Architectural culture’s basic value system resists analytical approaches. Trying to introduce useful geometric criteria as an analytical tool inevitably leads students into a psychological quandary. Newer canonical buildings chosen exclusively because of their industrial form language become exempt from any further evaluation. Are students encouraged to exercise their own free will and intelligence in judging what is good architecture, or pressured instead to blindly trust received authority?

References

Christopher Alexander (2001) The Nature of Order, Book 1: The Phenomenon of Life, Center for Environmental Structure, Berkeley, California.

Helmut Leitner (2015) Pattern Theory, CreateSpace, Amazon.
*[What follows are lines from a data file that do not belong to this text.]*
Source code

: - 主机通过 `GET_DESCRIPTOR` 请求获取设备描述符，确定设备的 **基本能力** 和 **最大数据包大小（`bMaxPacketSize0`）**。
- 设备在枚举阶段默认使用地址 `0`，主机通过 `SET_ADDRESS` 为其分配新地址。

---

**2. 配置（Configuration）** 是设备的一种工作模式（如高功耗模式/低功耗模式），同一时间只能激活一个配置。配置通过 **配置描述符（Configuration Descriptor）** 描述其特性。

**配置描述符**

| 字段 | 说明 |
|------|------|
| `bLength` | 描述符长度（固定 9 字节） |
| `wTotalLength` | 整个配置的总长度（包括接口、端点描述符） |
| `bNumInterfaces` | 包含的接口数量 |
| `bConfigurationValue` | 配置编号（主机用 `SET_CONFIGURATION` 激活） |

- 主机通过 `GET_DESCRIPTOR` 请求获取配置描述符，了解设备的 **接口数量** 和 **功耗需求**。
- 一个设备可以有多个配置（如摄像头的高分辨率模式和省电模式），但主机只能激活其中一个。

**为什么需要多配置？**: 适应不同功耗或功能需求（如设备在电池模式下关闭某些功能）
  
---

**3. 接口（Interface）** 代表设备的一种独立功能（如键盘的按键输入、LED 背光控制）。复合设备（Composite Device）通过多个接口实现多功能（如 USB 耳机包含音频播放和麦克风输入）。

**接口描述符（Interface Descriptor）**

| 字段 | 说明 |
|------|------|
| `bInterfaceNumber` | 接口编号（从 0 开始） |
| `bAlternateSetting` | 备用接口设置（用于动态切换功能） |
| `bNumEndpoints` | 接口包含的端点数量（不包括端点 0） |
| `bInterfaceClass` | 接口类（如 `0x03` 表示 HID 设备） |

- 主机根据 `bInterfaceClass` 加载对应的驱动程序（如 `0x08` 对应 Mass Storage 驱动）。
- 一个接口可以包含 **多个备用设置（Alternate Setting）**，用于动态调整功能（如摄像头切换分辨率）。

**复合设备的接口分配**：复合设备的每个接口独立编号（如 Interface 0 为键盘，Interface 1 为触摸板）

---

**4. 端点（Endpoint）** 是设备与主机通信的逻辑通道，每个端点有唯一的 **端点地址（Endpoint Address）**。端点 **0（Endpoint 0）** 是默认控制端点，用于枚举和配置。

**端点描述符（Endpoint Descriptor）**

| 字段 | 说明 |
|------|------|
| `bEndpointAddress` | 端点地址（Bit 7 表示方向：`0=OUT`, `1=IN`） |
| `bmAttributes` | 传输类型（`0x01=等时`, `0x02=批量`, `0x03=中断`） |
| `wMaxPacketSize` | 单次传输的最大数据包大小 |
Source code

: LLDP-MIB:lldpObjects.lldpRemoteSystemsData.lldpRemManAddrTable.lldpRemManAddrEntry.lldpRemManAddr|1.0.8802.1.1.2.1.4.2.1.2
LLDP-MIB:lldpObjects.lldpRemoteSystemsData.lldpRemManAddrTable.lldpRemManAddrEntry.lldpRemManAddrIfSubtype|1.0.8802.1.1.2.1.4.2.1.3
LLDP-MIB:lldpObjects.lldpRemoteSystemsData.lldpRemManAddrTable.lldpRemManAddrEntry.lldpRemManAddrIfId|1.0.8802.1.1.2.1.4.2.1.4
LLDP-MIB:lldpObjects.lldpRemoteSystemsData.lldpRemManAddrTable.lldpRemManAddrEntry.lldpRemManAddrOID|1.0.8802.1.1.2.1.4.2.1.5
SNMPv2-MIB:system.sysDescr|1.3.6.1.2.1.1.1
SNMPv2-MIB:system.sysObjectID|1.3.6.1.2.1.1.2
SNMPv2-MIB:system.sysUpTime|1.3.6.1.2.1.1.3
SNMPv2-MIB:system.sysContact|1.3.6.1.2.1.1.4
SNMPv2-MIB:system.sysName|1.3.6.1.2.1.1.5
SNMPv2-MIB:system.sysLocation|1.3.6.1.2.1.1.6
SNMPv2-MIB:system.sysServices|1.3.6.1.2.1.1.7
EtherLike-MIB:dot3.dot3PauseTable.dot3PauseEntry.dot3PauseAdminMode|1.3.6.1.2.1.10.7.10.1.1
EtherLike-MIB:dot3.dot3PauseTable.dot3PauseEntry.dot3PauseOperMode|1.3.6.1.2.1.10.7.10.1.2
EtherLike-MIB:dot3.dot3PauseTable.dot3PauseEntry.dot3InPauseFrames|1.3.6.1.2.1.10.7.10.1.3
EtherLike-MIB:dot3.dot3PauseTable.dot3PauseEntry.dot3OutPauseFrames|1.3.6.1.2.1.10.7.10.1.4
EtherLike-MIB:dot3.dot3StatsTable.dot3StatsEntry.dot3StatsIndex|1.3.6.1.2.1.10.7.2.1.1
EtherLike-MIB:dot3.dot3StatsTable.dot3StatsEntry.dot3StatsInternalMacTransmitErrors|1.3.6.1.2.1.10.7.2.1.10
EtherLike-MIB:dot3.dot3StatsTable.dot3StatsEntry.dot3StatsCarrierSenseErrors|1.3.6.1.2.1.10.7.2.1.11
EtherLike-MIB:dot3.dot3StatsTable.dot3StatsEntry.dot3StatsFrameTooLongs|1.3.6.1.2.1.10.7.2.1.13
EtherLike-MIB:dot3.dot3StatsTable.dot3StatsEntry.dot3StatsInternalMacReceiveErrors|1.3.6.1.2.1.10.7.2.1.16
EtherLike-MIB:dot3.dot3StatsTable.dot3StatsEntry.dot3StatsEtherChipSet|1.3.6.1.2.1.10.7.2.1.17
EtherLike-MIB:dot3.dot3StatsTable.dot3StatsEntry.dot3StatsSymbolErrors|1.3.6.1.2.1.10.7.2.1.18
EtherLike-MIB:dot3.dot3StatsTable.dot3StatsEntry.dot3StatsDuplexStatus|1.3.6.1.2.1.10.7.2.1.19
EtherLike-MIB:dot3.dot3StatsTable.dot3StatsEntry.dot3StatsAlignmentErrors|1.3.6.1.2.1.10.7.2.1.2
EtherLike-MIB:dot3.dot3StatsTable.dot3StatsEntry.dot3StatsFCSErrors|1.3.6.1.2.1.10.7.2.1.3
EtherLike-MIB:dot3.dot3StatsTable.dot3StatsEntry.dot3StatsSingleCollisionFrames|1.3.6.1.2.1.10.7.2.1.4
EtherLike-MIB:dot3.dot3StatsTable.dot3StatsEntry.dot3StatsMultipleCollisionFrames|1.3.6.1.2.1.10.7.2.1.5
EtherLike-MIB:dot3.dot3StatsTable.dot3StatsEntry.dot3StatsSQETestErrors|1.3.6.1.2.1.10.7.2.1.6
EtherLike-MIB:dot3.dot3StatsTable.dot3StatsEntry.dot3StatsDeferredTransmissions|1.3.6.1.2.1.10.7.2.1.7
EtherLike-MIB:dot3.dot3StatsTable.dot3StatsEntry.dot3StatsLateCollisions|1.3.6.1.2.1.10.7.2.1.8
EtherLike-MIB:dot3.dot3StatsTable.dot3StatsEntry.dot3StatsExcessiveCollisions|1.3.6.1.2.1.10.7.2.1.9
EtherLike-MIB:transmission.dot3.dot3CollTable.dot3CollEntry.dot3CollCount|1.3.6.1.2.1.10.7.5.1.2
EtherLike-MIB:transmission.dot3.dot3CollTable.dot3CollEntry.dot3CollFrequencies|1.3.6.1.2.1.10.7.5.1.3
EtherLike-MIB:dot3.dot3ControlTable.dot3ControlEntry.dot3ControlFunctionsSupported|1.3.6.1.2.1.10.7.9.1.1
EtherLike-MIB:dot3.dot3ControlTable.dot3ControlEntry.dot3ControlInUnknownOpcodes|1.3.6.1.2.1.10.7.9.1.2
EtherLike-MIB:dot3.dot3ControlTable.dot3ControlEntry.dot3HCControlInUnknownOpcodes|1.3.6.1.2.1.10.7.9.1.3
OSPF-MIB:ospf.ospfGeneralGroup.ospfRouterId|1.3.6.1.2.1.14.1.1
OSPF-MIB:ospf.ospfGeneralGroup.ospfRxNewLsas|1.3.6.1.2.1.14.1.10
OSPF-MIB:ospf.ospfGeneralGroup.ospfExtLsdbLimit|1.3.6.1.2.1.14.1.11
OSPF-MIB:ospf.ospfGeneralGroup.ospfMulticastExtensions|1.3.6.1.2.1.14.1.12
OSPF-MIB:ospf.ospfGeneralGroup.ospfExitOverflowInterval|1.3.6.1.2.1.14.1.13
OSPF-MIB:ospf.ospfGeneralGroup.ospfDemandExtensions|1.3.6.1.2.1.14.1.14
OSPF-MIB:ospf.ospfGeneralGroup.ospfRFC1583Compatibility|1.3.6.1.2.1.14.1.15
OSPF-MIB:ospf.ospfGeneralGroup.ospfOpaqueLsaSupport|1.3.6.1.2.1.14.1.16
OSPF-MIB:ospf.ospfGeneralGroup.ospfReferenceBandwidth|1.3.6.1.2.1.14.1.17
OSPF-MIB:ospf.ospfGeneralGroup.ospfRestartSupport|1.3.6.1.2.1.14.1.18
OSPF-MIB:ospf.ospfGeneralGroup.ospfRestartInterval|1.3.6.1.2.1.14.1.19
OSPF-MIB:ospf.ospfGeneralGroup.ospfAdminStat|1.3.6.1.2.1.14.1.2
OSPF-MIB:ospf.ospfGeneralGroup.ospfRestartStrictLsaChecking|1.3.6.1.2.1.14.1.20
Nikos A. Salingaros (2014) “Cognitive Dissonance and Non-adaptive Architecture”, Doxa, Issue 11, Norgunk Publishing House, Istanbul, January 2014, pages 100-117.

Nikos A. Salingaros (2015a) “Alexander’s Fifteen Fundamental Properties”, ArchDaily, 2 May 2015. Chapter from the book: Unified Architectural Theory: Form, Language, Complexity, Sustasis Press, Portland, Oregon and Vajra Books, Kathmandu, Nepal, 2013.

Nikos A. Salingaros (2015b) “What Do Light, Color, Gravity, and Fractals Have To Do With Our Well-Being?”, Metropolis, 10 August 2015. Reprinted as a chapter in the booklet: Biophilia and Healing Environments, in paper form, Off The Common Books, and online, Terrapin Bright Green LLC, New York.